One of my New Year’s resolutions is to study the book of Deuteronomy. If I break all of the other things that I have on my list (which exists in my mind, not on paper by the way) I really want to see this one through. As I have grown in my social justice awareness, if you will, Deuteronomy has increasingly become one of the most important texts that I lean on and come back to. In this book I find a prescription of what a community, or nation, is supposed to look like. It outlines how people are to be treated, and how those who have little resources are to be looked after and provided for.

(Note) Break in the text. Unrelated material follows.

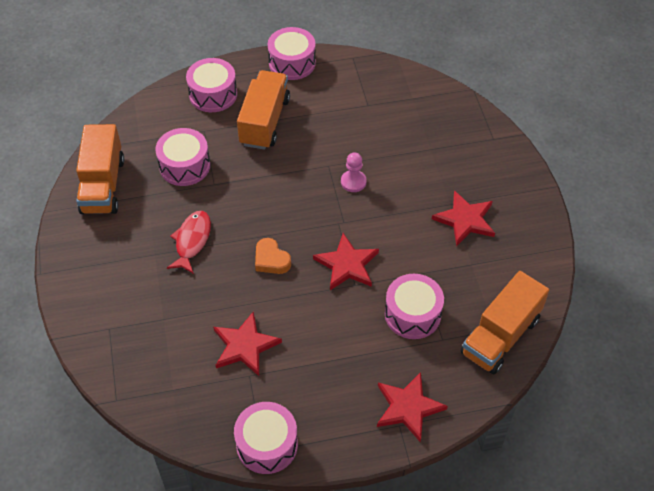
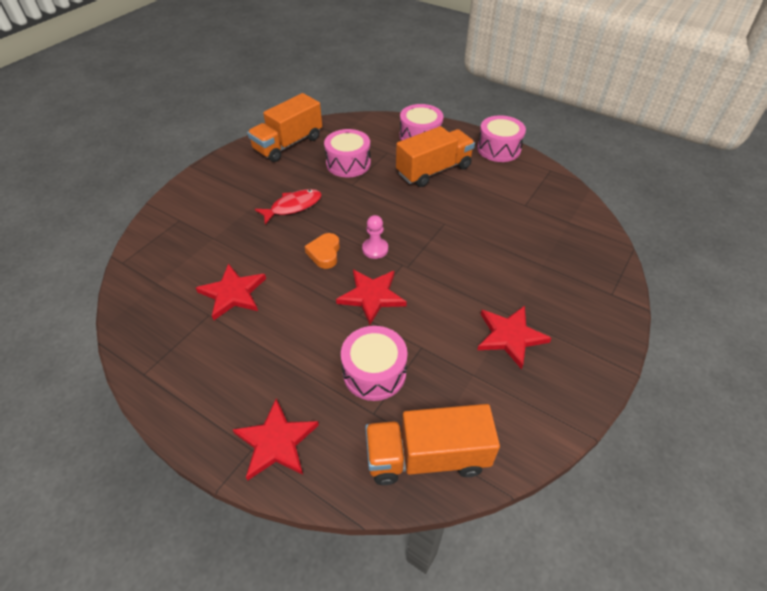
camera: 45 degrees right, 5 degrees down
pink drum [234,402,298,474] -> none
pink pawn [341,152,367,192] -> pink pawn moved to [362,215,388,259]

In this community, in fact, there are not supposed to be any poor. Poverty does not exist because people are not being exploited, manipulated or oppressed. Debts are cancelled. Land that could have been sold off to pay for debts is returned to the original owner. Slaves are released and not only are they released but they are given abundant resources for making a fresh start so that they do not end back up in servitude.
The needs of orphan, the widow and the immigrant – or to those whom life happened – were also met. According to Peter Vogt, an OT professor at Bethel Seminary, they were not to be considered poor but rather people who due to their circumstances should be provided for differently. This wasn’t welfare or charity but rather the normal means by which the needs of vulnerable people were met.

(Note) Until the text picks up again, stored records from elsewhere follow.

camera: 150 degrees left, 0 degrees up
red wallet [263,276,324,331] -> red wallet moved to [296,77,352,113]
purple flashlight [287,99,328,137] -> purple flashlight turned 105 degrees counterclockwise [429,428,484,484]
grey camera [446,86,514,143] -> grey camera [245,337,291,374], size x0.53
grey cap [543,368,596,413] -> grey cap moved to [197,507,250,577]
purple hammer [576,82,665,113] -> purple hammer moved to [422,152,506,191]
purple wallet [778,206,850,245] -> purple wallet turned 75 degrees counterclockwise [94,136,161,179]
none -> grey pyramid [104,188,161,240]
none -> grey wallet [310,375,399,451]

The parameters of economics and justice that Moses proposes are quite radical. It is an economic vision where the premise is oriented toward both serving and blessing others. Growth is not mentioned in this vision. The national GDP is not a thought in this vision. Surely financial blessings are a part of this vision but even then Deuteronomy makes clear that the blessings that flow into this community are to naturally flow out to others. What’s more, the blessings that come are not as a result of exploiting others.
Yet, from the time that the Israelites entered into the Promised Land in Joshua 6 until they were taken into exile, they failed to live up to this standard of justice that God had prescribed. They were not the least bit concerned about the poor. In fact, in many cases those in power regularly usurped resources from those with little to add to their heaps of growing wealth and prosperity.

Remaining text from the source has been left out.